誰も国境を知らない―揺れ動いた「日本のかたち」をたどる旅 西牟田靖/著

本の内容は、著者が訪れた地域の取材記。北方領土、竹島、尖閣、沖ノ鳥島、硫黄島など普通の日本人が訪れることができない場所を取材している。ただし、尖閣は飛行機を使っての上空からの取材。北方領土には、二度、ロシアのビザを取っての訪問である。二回とも、国後・色丹で択捉島は入っていない。
著者は、取材した事実を客観的に書いており、好感が持てる。
日本の国境問題を考えるためには、実際に国境地域がどのようになっているのかを知ることが重要だ。

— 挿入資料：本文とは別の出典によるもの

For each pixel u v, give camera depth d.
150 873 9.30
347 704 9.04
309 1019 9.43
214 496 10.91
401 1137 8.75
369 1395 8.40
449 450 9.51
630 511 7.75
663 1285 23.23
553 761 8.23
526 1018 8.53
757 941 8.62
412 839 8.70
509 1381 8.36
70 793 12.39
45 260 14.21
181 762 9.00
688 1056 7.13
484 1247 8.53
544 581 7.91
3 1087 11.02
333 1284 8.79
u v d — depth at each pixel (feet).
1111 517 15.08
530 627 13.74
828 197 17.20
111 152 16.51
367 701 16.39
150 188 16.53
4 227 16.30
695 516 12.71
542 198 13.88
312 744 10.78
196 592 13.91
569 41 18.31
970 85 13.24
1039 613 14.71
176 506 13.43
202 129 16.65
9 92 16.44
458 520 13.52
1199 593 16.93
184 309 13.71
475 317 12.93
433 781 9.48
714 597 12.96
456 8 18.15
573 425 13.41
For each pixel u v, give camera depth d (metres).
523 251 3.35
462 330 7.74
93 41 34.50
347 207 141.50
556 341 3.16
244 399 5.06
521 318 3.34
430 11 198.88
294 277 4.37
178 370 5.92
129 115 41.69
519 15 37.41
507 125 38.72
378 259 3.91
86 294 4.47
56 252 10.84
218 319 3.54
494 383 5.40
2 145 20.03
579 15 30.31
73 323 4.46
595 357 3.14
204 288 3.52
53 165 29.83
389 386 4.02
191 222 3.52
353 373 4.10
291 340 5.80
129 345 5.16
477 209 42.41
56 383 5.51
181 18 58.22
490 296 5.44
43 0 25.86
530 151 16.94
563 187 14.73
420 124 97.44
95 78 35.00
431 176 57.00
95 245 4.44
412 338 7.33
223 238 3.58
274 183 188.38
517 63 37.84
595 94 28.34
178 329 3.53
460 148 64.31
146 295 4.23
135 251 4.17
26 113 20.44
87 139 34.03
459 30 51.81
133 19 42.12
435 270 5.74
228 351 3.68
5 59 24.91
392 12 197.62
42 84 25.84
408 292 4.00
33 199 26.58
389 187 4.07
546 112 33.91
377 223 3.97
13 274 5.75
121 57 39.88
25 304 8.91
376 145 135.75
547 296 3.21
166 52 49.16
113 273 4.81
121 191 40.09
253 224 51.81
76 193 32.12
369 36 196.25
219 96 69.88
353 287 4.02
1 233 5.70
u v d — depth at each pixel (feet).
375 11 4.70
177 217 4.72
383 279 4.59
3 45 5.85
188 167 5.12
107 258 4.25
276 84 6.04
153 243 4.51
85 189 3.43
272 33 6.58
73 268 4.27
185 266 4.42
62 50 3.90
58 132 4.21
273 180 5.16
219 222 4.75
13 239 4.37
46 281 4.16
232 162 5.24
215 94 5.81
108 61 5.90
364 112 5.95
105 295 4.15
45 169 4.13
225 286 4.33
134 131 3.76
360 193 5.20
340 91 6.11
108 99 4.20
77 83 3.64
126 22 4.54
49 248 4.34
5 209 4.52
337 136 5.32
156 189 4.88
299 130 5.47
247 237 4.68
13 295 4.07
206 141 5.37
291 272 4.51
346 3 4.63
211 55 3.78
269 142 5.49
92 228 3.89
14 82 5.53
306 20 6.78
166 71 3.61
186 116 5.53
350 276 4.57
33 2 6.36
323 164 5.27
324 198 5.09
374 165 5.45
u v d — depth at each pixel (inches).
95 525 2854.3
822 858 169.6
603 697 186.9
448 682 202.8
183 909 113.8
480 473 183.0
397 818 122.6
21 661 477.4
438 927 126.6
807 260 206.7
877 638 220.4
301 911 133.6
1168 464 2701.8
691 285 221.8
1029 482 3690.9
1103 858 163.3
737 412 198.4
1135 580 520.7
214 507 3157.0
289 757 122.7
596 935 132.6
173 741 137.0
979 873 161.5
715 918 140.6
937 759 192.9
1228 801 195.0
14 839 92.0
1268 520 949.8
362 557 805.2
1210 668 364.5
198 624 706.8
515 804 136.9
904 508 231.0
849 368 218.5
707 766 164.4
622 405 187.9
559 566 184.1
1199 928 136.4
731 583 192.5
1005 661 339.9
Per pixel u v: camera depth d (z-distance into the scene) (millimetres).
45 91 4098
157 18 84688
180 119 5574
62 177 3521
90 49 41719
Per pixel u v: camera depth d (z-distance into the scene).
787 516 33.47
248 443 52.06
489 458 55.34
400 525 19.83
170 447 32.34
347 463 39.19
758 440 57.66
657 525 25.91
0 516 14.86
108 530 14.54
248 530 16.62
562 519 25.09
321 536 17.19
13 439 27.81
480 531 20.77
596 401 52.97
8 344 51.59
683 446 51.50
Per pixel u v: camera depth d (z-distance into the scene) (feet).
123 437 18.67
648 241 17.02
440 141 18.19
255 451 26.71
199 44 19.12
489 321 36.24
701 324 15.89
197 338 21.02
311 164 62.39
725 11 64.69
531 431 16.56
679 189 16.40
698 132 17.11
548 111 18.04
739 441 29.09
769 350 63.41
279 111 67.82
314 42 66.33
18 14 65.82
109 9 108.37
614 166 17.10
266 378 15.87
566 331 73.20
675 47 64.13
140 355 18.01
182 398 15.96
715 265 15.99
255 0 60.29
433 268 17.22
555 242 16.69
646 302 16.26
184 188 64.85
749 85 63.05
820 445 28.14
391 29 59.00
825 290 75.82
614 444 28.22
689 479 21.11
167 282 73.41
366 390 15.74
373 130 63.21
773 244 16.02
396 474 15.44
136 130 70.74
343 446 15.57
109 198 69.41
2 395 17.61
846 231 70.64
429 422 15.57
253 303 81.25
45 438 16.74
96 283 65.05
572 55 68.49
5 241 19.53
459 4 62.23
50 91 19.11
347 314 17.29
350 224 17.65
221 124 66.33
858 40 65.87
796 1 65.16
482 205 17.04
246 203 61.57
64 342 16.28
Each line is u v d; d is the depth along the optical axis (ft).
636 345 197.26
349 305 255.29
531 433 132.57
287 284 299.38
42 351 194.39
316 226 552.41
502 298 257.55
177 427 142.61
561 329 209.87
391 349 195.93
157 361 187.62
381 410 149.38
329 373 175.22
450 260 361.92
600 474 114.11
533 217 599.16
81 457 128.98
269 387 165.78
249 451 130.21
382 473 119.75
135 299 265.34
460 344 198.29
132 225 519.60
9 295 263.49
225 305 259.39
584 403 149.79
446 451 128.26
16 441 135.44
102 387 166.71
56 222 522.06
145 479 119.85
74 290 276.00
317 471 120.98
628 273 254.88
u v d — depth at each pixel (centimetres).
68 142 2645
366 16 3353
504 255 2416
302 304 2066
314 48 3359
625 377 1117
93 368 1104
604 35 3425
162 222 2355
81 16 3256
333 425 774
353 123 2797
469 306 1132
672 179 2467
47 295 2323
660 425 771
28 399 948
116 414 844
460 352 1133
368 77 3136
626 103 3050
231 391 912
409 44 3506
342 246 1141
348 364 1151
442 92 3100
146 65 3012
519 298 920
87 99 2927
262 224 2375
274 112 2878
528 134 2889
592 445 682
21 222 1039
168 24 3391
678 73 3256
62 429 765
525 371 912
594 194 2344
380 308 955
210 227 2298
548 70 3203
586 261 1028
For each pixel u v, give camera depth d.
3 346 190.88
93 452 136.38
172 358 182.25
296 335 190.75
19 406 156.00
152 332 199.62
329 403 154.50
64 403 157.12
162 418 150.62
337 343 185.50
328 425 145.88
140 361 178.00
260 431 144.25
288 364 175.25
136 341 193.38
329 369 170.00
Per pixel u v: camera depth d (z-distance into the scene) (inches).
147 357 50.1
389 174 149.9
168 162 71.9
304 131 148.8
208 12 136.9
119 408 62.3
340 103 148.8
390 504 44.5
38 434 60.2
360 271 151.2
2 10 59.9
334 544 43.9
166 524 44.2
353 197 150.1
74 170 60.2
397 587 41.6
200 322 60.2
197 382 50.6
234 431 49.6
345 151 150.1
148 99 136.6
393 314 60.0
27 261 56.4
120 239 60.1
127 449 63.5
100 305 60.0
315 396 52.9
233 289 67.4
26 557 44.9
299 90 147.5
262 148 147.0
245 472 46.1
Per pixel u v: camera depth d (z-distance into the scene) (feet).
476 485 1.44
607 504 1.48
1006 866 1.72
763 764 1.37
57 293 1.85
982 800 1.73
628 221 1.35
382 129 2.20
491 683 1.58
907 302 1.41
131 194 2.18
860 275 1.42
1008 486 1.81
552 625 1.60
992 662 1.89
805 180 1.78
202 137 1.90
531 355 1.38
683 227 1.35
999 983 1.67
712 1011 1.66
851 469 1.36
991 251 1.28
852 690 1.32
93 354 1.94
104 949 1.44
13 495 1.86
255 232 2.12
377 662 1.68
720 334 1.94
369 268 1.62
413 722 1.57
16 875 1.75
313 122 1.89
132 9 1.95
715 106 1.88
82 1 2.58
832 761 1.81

この本は、いろいろな地域を取り上げているので、それぞれの個所の記述が少ないことが残念ではあるが、日本の領土問題を考える上で、実際にその地域がどうなっているのかを知る上で、たいへん参考になる本だ。

ただし、本当にそうなのだろうかと、疑問を感じる記述もある。

P294に、北方領土周辺海域の密漁に関して、次のように書かれている。
日本の港へのロシア船の入港が禁じられていた時代には、日本側からの密漁が続き、そうして水揚げされる海産物が根室など道東の経済をささえていたようなところがあった。密漁せざるを得なかったのは、ソ連に北方領土と周辺海域を不法占拠されていたためである。
この文章の前半には疑問は無いが、後半は本当だろうか。ソ連・ロシアの実効支配なので、日本の漁船は漁業交渉の範囲を越えて漁が出来ないことは事実であるが、それが、密漁の理由なのだろうか。
戦前、北方領土周辺海域の漁業は盛んだったが、漁業権を持っている漁民は少なく、多くは、根室や釧路で生活する漁業権を持った旦那方の船に乗って漁業をする労働者だった。戦後、北方領土周辺海域で、漁業が出来なくなると、漁業権保持者には、政府の何らかの援助が行われているはずだ。
北方領土周辺海域で密漁している犯罪漁民は、もともと、この海域の漁業権を持っておらず、日本の海であっても、外国の海であっても、いずれの場合でも、漁業が認められていない人たちが、多いのではないだろうか。